#### Data provided ####

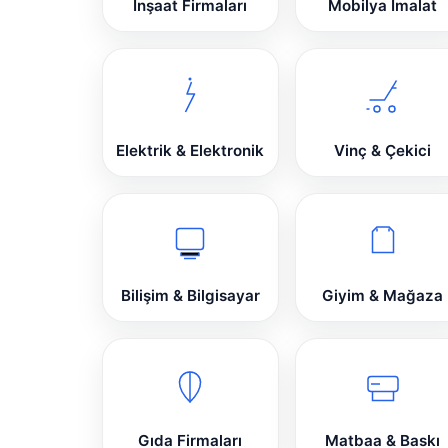
İnşaat Firmaları
Mobilya İmalat
Elektrik & Elektronik
Vinç & Çekici
Bilişim & Bilgisayar
Giyim & Mağaza
Gıda Firmaları
Matbaa & Baskı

####

Activity = Retype all the entries word for word; the pictures stay out.

Output for this exercise =
İnşaat Firmaları
Mobilya İmalat
Elektrik & Elektronik
Vinç & Çekici
Bilişim & Bilgisayar
Giyim & Mağaza
Gıda Firmaları
Matbaa & Baskı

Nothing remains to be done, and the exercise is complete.